Exercise —
Reproduce every one of the lines below word for word, but leave the pictures out of your answer.

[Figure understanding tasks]
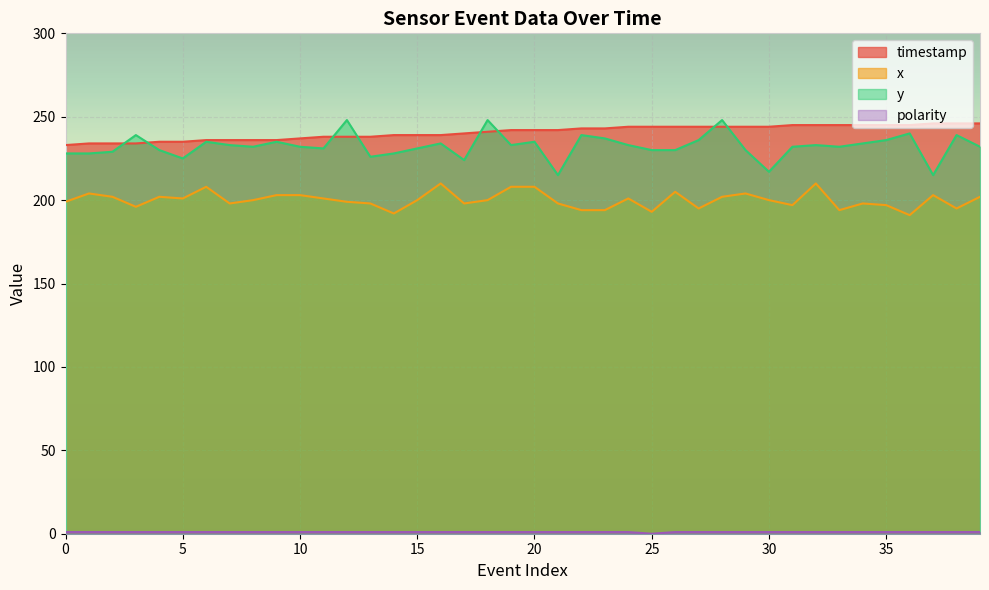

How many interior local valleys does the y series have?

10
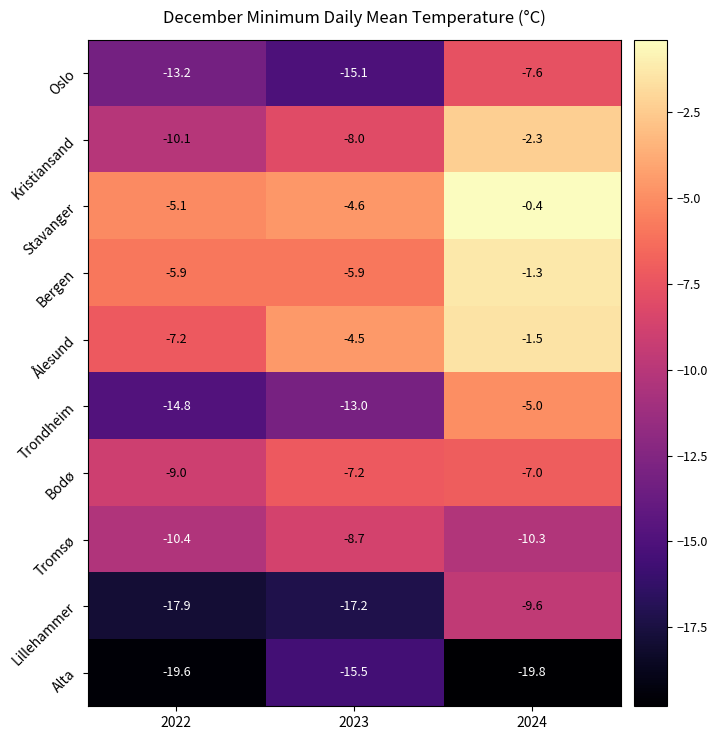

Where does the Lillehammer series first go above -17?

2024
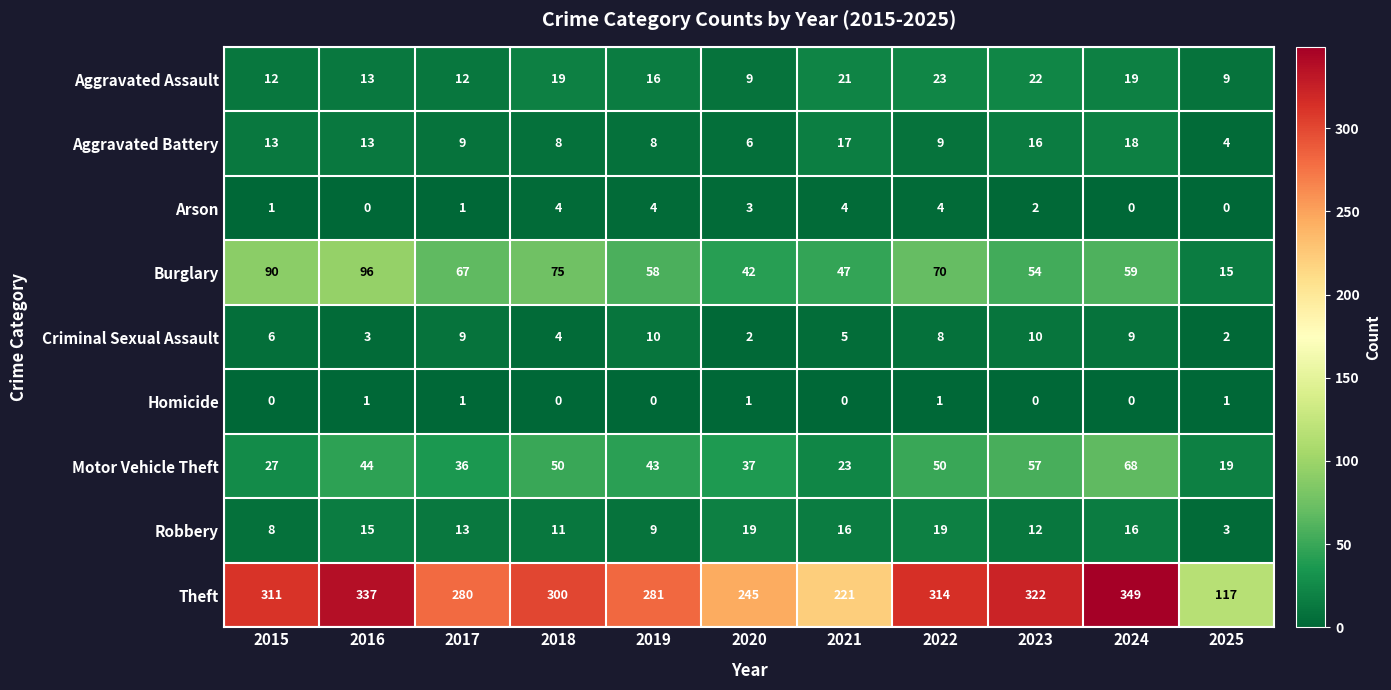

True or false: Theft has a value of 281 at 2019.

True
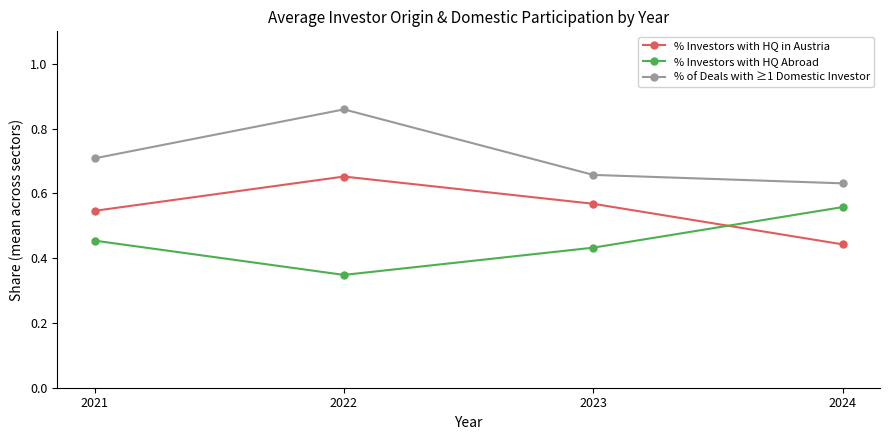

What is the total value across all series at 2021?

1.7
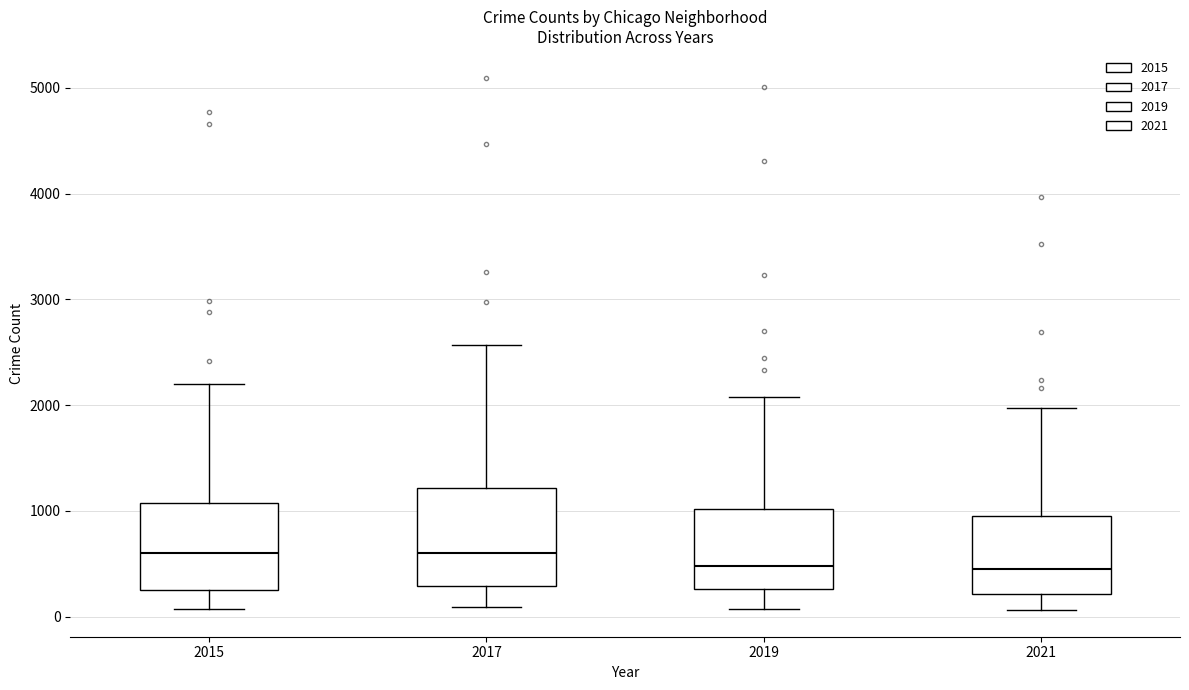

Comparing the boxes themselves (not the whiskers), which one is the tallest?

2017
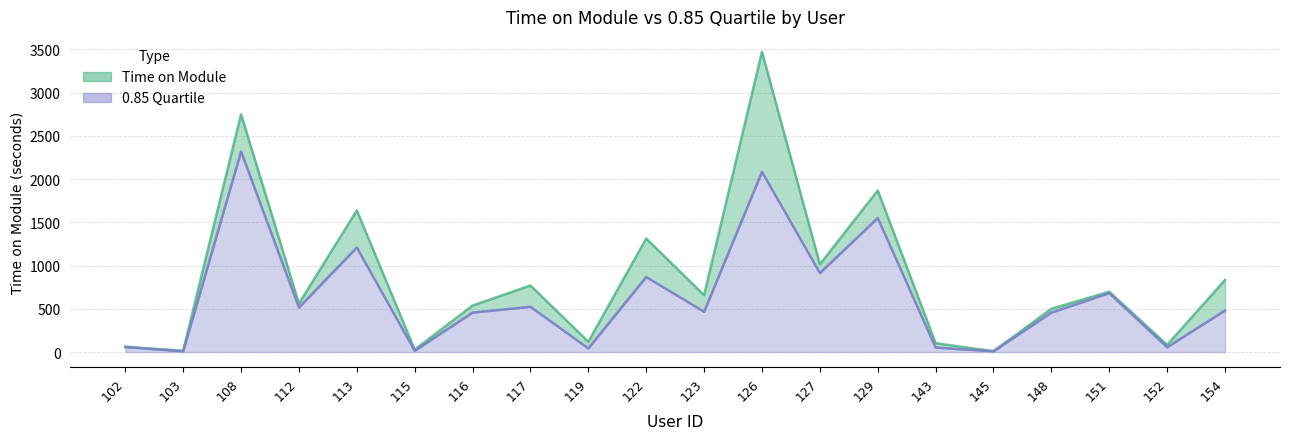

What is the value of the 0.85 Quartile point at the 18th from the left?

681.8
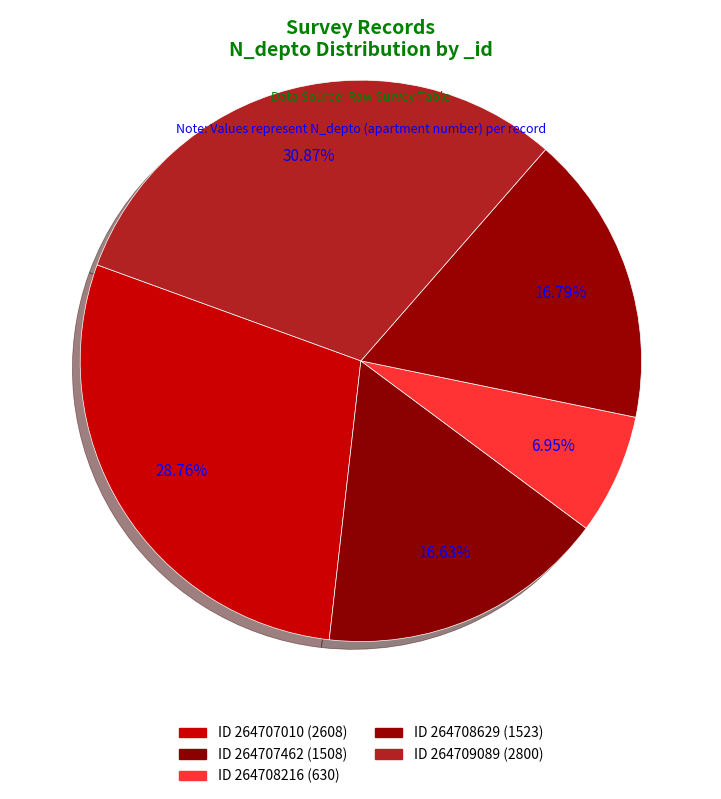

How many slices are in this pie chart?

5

Answer for the task —
How many interior local valleys does the y series have?

10

Where does the Lillehammer series first go above -17?

2024

True or false: Theft has a value of 281 at 2019.

True

What is the total value across all series at 2021?

1.7

Comparing the boxes themselves (not the whiskers), which one is the tallest?

2017

What is the value of the 0.85 Quartile point at the 18th from the left?

681.8

How many slices are in this pie chart?

5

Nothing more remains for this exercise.